-- Task statement --
From the data below, return all lines holding the string "SourceGraphic".

-- Task data --
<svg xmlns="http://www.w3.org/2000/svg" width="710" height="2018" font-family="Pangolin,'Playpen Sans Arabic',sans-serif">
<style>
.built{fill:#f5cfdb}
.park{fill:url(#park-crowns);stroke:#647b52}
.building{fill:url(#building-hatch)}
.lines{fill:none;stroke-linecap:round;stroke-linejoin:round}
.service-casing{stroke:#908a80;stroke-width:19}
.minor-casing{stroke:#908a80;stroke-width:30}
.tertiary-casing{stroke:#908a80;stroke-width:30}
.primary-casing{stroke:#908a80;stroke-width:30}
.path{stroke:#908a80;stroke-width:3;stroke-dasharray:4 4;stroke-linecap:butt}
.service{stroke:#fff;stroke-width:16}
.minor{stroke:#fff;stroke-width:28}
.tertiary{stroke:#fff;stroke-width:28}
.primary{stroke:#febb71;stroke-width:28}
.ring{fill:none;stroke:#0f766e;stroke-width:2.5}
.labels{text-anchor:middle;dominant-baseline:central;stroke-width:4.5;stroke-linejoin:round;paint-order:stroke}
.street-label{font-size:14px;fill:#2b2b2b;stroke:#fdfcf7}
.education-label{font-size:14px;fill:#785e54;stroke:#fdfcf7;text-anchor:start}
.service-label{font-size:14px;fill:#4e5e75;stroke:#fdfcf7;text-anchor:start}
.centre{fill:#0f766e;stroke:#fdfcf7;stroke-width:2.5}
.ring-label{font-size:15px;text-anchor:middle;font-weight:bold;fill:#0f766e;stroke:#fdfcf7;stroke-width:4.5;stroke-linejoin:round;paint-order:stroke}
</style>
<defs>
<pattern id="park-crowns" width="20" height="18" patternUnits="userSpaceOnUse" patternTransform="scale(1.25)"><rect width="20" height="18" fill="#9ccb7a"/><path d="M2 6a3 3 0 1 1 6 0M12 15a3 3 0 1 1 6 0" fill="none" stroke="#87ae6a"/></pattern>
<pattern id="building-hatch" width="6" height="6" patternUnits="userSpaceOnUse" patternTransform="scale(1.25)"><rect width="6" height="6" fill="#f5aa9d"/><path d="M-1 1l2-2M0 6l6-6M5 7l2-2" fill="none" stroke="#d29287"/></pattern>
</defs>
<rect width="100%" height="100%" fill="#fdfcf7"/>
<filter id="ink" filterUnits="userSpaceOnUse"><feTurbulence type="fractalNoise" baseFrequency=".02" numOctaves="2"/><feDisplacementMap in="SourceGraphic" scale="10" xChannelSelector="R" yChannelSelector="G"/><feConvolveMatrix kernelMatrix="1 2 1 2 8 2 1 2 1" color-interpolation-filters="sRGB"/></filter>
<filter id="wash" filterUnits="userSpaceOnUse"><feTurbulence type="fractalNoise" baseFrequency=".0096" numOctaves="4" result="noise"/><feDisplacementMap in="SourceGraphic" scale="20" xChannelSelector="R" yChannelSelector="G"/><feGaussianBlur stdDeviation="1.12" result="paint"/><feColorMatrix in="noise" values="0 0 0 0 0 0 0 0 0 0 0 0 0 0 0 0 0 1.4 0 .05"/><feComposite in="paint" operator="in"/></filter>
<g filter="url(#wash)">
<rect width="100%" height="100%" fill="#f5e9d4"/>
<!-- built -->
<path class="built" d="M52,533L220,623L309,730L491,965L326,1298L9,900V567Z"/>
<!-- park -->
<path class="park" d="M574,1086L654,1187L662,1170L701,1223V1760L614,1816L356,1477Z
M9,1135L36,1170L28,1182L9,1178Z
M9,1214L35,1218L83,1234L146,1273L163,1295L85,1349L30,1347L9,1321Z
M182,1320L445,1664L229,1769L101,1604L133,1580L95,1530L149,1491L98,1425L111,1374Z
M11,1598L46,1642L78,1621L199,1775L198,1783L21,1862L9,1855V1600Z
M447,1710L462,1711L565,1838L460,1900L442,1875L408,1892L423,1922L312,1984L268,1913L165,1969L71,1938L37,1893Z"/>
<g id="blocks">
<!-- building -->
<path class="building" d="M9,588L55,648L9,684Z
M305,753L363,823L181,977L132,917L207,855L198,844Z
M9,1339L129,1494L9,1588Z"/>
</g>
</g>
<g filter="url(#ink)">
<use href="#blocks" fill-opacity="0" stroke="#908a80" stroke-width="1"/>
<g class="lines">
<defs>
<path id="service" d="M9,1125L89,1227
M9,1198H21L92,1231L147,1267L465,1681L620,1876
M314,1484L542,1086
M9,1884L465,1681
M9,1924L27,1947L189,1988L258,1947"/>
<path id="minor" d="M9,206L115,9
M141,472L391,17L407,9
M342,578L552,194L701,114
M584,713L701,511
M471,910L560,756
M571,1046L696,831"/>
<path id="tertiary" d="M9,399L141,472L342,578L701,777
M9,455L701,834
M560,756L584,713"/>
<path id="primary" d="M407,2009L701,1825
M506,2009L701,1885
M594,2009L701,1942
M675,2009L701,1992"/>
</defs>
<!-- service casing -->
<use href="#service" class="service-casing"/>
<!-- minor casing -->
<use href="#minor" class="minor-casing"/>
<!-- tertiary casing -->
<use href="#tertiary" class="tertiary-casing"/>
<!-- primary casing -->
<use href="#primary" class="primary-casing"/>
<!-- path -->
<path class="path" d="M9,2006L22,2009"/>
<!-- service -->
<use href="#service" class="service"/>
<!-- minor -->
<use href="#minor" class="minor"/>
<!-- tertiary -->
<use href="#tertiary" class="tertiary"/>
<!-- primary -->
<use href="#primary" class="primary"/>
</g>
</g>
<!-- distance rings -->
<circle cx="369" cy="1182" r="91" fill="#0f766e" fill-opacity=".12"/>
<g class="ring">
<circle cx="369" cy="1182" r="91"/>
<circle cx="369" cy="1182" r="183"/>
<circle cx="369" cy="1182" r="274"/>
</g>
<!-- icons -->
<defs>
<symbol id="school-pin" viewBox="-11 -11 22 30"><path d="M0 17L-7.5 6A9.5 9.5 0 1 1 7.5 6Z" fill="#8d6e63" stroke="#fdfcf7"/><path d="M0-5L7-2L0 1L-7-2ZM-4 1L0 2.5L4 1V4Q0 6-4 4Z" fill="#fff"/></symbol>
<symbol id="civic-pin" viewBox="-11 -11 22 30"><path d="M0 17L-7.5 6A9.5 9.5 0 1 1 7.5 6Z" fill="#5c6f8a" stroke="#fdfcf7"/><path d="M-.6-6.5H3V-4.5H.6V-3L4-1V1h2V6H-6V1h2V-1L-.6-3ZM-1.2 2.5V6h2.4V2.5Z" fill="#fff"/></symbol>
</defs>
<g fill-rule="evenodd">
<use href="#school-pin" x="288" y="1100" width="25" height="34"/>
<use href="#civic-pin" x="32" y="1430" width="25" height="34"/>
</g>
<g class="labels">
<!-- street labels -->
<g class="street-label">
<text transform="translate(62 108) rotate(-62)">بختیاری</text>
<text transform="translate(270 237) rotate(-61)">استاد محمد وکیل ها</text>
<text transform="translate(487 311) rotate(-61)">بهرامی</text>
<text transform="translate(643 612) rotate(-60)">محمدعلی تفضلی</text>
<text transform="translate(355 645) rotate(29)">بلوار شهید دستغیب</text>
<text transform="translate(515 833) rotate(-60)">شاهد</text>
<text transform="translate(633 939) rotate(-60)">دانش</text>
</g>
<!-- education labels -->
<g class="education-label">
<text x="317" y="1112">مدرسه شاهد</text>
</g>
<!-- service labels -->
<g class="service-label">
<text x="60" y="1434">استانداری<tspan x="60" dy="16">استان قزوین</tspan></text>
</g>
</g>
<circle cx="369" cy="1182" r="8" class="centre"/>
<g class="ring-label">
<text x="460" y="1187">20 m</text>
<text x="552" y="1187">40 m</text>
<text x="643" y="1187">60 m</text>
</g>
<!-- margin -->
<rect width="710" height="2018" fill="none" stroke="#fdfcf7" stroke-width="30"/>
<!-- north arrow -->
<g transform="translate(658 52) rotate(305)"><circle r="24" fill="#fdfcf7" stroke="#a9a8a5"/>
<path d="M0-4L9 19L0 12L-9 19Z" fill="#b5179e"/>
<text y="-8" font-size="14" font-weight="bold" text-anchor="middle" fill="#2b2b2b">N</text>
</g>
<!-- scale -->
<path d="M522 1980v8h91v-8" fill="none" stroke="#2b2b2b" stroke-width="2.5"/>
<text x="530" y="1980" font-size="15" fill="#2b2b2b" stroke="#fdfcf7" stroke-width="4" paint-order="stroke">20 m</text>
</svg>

-- Completed exercise --
<filter id="ink" filterUnits="userSpaceOnUse"><feTurbulence type="fractalNoise" baseFrequency=".02" numOctaves="2"/><feDisplacementMap in="SourceGraphic" scale="10" xChannelSelector="R" yChannelSelector="G"/><feConvolveMatrix kernelMatrix="1 2 1 2 8 2 1 2 1" color-interpolation-filters="sRGB"/></filter>
<filter id="wash" filterUnits="userSpaceOnUse"><feTurbulence type="fractalNoise" baseFrequency=".0096" numOctaves="4" result="noise"/><feDisplacementMap in="SourceGraphic" scale="20" xChannelSelector="R" yChannelSelector="G"/><feGaussianBlur stdDeviation="1.12" result="paint"/><feColorMatrix in="noise" values="0 0 0 0 0 0 0 0 0 0 0 0 0 0 0 0 0 1.4 0 .05"/><feComposite in="paint" operator="in"/></filter>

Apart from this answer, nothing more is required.